Weak magnetism and non-Fermi liquids near heavy-fermion critical points
T. Senthil, Matthias Vojta, Subir Sachdev
TL;DR
This work proposes that non-Fermi liquid behavior near heavy-fermion quantum critical points arises from the destruction of the large Fermi surface, producing a small Fermi surface FL$^*$ state with a spinon Fermi surface and an emergent U(1) gauge field. It develops a three-dimensional mean-field description, followed by a gauge-fluctuation analysis, showing a direct, possibly second-order transition from FL$^*$ to the heavy FL with a jump in Fermi-volume and non-Fermi liquid criticality; fluctuations can further drive a spin-density-wave instability of the spinon FS, yielding an exotic U(1) SDW$^*$ metal with weak magnetism.
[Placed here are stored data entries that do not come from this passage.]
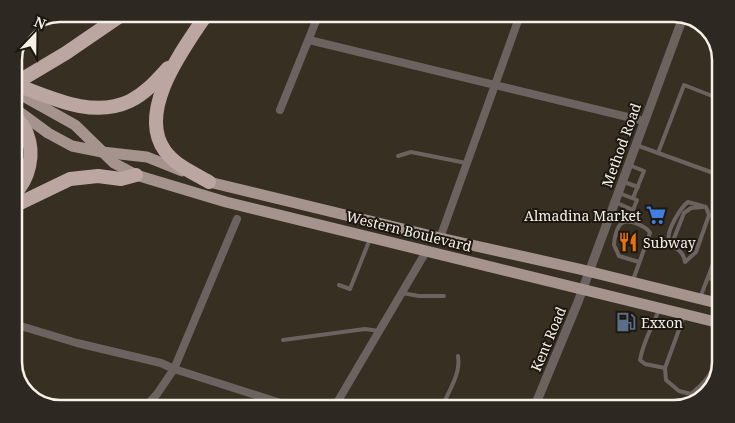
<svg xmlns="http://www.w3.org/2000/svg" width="735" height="423" font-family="'Noto Serif',serif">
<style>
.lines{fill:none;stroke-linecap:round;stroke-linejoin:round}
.service{stroke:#6c6260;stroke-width:4}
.minor{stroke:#6c6260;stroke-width:8}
.tertiary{stroke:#6c6260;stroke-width:9}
.primary{stroke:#a5938e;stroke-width:11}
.motorway{stroke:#bca6a1;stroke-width:14}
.labels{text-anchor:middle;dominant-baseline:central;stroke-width:4;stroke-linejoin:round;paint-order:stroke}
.street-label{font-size:14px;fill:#f6f1e7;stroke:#1c1811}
.poi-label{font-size:14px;fill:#f6f1e7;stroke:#1c1811;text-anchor:start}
.rim{fill:none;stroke:#f6f1e7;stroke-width:2.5}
</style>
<rect width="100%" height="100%" fill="#372f21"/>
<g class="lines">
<g class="service">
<polyline points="636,145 719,175"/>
<polyline points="658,153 684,85 720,99"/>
<polyline points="398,156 411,152 466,163"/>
<polyline points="629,165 644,171 633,198"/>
<polyline points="624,182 638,187"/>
<polyline points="615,202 633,210 637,200 619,193"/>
<path d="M688,202L706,207L709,215L696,252L685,262C683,248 673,250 669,240C666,231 681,207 688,202Z"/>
<polyline points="674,245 673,241 684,213 691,208 703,207"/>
<polyline points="708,278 717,280"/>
<path d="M633,280L650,233C647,227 629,218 622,223C617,226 614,239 614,245L619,256L639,262"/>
<polyline points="339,285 350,289 370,239"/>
<polyline points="402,293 419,296 444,296"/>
<polyline points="700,298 718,251"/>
<path d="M659,310C652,327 643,342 640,360L645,364L665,368L684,316"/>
<polyline points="283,340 365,329 379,331"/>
<path d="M665,368L666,380L679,391L691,394C702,385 714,373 716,359"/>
<path d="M442,407C449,390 461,374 458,356"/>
</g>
<g class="minor">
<polyline points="309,40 644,121"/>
<polyline points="280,110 318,16"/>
<polyline points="440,238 519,18"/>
<polyline points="14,324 77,343 161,363 174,369 290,406"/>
<polyline points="148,404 157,394 174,369 237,219"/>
<polyline points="335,406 427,250"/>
</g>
<polyline class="tertiary" points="534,408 578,302 682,20"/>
<g class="primary">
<polyline points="14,88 23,96 75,125 114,163 136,175 226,202 716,322"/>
<polyline points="14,108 48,133 72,146 102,152 147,157 182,171"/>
<polyline points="201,179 209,182 440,238 579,269 717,303"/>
</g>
<g class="motorway">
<path d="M206,15C184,48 136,111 165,151C176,166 194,173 209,182"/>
<path d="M14,84C50,97 92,119 130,101C146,93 157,80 168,68"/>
<polyline points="14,84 66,53 123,14"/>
<path d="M14,114C18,120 25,127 27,134C35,154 29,180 14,194"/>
<polyline points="14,206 70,179 98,176 121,179 136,175"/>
</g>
</g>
<defs>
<symbol id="supermarket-bare" viewBox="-9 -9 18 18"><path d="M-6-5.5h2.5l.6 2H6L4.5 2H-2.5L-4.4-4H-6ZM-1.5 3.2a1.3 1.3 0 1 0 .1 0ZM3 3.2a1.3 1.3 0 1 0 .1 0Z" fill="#3f7fe0" stroke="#1c1811" stroke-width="2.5" paint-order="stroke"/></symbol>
<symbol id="restaurant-bare" viewBox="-9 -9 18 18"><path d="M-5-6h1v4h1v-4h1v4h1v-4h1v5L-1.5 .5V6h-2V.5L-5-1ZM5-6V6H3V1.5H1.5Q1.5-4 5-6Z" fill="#e8710a" stroke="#1c1811" stroke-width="2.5" paint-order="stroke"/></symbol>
<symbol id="fuel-bare" viewBox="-9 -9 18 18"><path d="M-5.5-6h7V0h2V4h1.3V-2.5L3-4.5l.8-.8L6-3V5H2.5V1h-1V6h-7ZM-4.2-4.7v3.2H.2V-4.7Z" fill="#5c6f8a" stroke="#1c1811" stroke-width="2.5" paint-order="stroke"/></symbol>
</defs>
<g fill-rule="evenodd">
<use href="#supermarket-bare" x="642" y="201" width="28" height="28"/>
<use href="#restaurant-bare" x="614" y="228" width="28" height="28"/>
<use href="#fuel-bare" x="612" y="308" width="28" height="28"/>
</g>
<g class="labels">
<g class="street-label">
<text transform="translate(621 145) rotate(-70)">Method Road</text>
<text transform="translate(409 231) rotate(14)">Western Boulevard</text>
<text transform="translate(548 339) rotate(-67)">Kent Road</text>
</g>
<g class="poi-label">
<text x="641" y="215" text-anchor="end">Almadina Market</text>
<text x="643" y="242">Subway</text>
<text x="641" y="322">Exxon</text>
</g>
</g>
<path d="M0 0H735V423H0ZM60 22H674A38 38 0 0 1 712 60V362A38 38 0 0 1 674 400H60A38 38 0 0 1 22 362V60A38 38 0 0 1 60 22Z" fill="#2d2922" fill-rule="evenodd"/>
<path class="rim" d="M60 22H674A38 38 0 0 1 712 60V362A38 38 0 0 1 674 400H60A38 38 0 0 1 22 362V60A38 38 0 0 1 60 22Z"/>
<g transform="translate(35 35) rotate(22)" stroke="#1c1811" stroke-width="4" paint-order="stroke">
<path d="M0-4L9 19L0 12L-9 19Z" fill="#f6f1e7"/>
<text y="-8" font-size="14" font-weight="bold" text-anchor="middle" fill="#f6f1e7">N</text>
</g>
</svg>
The paper derives a log-divergent specific heat in the FL$^*$ and at the critical point, analyzes transport via a quantum Boltzmann equation, and outlines experimental probes (specific heat, thermal and Raman responses, and monopole detection) that could distinguish the U(1) SDW$^*$ state from conventional SDW metals. Overall, it provides a cohesive framework linking Kondo breakdown, emergent gauge dynamics, and weak-moment magnetism to explain universal non-Fermi liquid signatures in heavy-fermion systems.
Abstract
This paper is concerned with the weak-moment magnetism in heavy-fermion materials and its relation to the non-Fermi liquid physics observed near the transition to the Fermi liquid. We explore the hypothesis that the primary fluctuations responsible for the non-Fermi liquid physics are those associated with the destruction of the large Fermi surface of the Fermi liquid. Magnetism is suggested to be a low-energy instability of the resulting small Fermi surface state. A concrete realization of this picture is provided by a fractionalized Fermi liquid state which has a small Fermi surface of conduction electrons, but also has other exotic excitations with interactions described by a gauge theory in its deconfined phase. Of particular interest is a three-dimensional fractionalized Fermi liquid with a spinon Fermi surface and a U(1) gauge structure. A direct second-order transition from this state to the conventional Fermi liquid is possible and involves a jump in the electron Fermi surface volume. The critical point displays non-Fermi liquid behavior. A magnetic phase may develop from a spin density wave instability of the spinon Fermi surface. This exotic magnetic metal may have a weak ordered moment although the local moments do not participate in the Fermi surface. Experimental signatures of this phase and implications for heavy-fermion systems are discussed.